1. I'm rather agreeing with Steve here. The acf's show strong periodicity, which suggests "teleconnection" in the time domain - apparent correlation between well separated points. I agree that it can be subtracted as a fix, but that doesn't entirely help with the uncertainty estimate. For future climate, you could say that we'd do the same calc, but there is uncertainty associated with identifying the ENSO component.

7. Nick, If I am reading your autocorrelation charts correctly, you only ran it for data from 1980. Any strong periodicities you see are likely merely artifacts.

I spent the last year doing power spectral analysis on terrain features, and explored the whole range of Markov to semi-Markov disorder.
http://entroplet.com/context_select/navigate?category=fine_terrain
http://entroplet.com/ref/foundation/B-terrain_characterization.pdf

I want to warn you about chasing phantoms on the temperature time series. Any predictive power will be low because there really is not a lot of data to generate a quality spectrum from, and like I said, the dispersion is high.

The SOI is already detrended, so use that as a trial and see what you can find over the entire range.

1. Yes, only since 1980 - basically for the reason Tamino gave. If you go much further back, there is an obvious non-linear component. But I'm happy to look at longer periods when either the acf or power spectrum (my current focus) gives a clear separation between deterministic (approx) and stochastic deviation.

As I've said, I was really looking at periodicity as something that confounds the stochastic modelling. That is up to about 4 years period. So there are plenty of periods in 33 years.
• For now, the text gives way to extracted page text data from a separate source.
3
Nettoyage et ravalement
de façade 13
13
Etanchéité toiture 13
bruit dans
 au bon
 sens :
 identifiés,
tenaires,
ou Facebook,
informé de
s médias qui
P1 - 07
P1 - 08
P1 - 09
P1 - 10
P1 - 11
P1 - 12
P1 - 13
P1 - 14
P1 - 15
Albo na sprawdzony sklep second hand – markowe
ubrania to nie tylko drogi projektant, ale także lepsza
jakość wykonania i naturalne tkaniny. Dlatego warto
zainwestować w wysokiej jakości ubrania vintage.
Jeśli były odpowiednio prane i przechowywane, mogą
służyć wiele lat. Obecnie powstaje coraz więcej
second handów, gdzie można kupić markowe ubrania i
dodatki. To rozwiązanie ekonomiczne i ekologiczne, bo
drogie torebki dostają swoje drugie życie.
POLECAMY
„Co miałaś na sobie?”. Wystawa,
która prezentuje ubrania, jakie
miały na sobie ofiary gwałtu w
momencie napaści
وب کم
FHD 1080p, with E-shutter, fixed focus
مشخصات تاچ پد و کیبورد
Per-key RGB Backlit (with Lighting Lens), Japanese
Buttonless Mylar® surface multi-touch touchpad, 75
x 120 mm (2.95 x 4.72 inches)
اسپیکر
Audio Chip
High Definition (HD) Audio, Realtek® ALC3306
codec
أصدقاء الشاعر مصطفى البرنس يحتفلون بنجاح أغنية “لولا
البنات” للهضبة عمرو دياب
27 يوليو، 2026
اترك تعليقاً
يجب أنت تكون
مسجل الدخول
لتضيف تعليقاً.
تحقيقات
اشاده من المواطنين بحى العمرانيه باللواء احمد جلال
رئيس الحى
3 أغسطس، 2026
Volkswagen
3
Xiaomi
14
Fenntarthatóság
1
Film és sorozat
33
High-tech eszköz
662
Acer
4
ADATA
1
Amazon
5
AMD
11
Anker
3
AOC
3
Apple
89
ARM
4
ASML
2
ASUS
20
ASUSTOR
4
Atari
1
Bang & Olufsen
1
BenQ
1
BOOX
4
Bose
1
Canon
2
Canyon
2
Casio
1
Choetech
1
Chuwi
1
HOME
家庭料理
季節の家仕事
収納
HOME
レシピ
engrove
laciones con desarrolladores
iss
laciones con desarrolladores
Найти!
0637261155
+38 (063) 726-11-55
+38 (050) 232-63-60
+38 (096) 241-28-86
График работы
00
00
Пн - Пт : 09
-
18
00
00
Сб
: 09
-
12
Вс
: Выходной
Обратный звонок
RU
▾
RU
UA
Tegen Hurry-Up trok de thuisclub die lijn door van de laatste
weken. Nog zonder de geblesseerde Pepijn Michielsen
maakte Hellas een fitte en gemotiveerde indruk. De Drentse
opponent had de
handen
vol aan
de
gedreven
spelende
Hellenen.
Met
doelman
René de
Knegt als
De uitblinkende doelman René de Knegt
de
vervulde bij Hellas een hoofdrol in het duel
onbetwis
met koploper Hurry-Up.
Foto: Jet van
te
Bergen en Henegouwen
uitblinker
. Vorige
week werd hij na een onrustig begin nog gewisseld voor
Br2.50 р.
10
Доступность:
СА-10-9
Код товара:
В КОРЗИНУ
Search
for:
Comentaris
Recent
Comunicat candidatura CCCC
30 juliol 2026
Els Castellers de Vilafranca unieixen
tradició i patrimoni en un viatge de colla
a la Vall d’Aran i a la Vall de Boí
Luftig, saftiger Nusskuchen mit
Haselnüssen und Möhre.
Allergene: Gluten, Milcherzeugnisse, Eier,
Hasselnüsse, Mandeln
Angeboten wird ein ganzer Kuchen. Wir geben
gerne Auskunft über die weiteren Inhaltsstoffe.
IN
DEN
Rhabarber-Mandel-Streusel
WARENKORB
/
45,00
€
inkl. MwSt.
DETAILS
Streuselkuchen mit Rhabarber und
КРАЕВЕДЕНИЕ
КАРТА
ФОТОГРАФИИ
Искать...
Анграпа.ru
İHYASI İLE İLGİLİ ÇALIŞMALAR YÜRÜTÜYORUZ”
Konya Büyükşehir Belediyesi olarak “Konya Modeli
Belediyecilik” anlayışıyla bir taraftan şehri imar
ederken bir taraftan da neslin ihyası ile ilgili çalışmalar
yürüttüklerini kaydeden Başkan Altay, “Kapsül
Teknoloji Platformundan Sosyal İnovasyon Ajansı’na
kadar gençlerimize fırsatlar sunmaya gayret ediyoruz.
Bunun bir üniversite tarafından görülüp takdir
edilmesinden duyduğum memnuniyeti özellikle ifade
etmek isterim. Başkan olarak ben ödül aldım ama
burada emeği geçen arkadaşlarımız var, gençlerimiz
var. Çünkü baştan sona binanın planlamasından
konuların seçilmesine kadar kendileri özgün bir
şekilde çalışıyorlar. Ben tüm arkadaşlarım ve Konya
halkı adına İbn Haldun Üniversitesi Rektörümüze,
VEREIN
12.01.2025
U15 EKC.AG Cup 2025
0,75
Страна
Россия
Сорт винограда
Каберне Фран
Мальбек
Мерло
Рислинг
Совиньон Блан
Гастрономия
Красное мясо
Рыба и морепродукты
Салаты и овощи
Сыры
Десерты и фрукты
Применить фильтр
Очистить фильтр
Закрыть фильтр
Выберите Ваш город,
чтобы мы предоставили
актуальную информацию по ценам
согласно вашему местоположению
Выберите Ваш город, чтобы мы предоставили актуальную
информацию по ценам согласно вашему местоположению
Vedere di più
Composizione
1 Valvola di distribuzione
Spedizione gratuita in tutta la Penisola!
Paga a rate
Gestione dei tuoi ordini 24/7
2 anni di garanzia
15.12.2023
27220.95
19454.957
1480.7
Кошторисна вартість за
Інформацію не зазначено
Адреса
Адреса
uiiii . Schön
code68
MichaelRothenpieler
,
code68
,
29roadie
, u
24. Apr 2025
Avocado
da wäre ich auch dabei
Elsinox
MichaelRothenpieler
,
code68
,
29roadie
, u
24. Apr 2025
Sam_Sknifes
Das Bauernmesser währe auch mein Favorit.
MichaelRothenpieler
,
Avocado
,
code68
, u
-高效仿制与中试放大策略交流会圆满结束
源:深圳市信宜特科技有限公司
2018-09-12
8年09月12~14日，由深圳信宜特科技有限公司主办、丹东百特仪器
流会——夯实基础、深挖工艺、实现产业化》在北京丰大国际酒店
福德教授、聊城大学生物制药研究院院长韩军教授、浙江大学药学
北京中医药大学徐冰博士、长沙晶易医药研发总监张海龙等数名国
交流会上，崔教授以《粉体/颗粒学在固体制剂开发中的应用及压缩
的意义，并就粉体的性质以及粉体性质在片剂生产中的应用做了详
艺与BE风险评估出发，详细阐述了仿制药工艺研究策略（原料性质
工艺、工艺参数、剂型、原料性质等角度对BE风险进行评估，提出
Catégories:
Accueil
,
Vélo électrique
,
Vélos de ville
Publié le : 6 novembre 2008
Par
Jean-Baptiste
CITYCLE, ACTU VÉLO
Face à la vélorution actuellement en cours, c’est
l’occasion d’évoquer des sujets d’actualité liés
2. This is an example of an autocorrelation of a semi-Markov series plotted in comparison to the SOI autocorrelation over the span of 130 years. The semi-Markov is completely stochastic, pulling random draws from a dispersive distribution, weakly centered about a mean period

http://img513.imageshack.us/img513/1846/7sg4.gif

The model above has a mean of about 5.5 years but lots of dispersive variance about that value.
This dispersion is high enough that it makes it difficult to predict the duration to the next peak or valley except perhaps probabilistically.